The prairie vole (Microtus ochrogaster) has become a classic model for studying social monogamy. In this species, mated pairs form a bond and the father often helps care for offspring (paternal care).

For decades, researchers have investigated the behavior, hormones, and neurobiology of pair bonding of these small rodents, largely from laboratory populations. However, research in the wild has found that not all prairie voles form pairs; sometimes voles will abandon their nest and seek other mates, termed the “wandering” type. This variation in pair bonding in nature, as well as the effects of abandonment on the offspring, is a focus of Dr. Alexander Ophir’s research group at Cornell University.

Prior work from this group has found that there are consequences of paternal abandonment. Vole offspring that were raised by the mother alone have a greater stress response to social isolation. When these single-parented young reach adulthood, they are slower to form pair bonds themselves and they groom their own offspring less than voles that were raised by both parents. While there are clear effects of paternal presence, it was unclear what factors influenced the voles when they were young. Single and paired mothers usually behave similarly towards their young.

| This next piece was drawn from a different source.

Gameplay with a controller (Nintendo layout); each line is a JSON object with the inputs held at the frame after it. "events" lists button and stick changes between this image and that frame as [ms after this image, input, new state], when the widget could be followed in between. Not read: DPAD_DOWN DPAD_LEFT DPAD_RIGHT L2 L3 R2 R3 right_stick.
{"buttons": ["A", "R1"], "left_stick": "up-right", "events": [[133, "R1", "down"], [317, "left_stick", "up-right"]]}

Dr. Jesus Madrid, a postdoctoral researcher in the Ophir laboratory, and Travis Covitz, an undergraduate student, began investigating whether the offspring receive cues from the mother beyond behavior. Because maternal milk delivers biological materials to offspring – nutrients, proteins, hormones, and even vesicles carrying RNA – they tested whether removal of the father from the nest right after birth altered the mother’s milk composition. The results were stark: out of the approximately 500 proteins identified in vole maternal milk, 255 of these proteins differed in concentration in the milk of partnered mothers compared to the milk of mothers whose mate had been removed. Dr. Madrid then looked into the function of the genes associated with these proteins and found that many of them were related to growth factors, developmental factors, and immune defense. He suggests that maternal milk may be influencing the offspring adaptively for an environment where the father is absent, which could signal differences in resources and social dynamics.

Dr. Madrid will present this work at the Annual Meeting of Society for Integrative and Comparative Biology in Atlanta, Georgia in January 2025.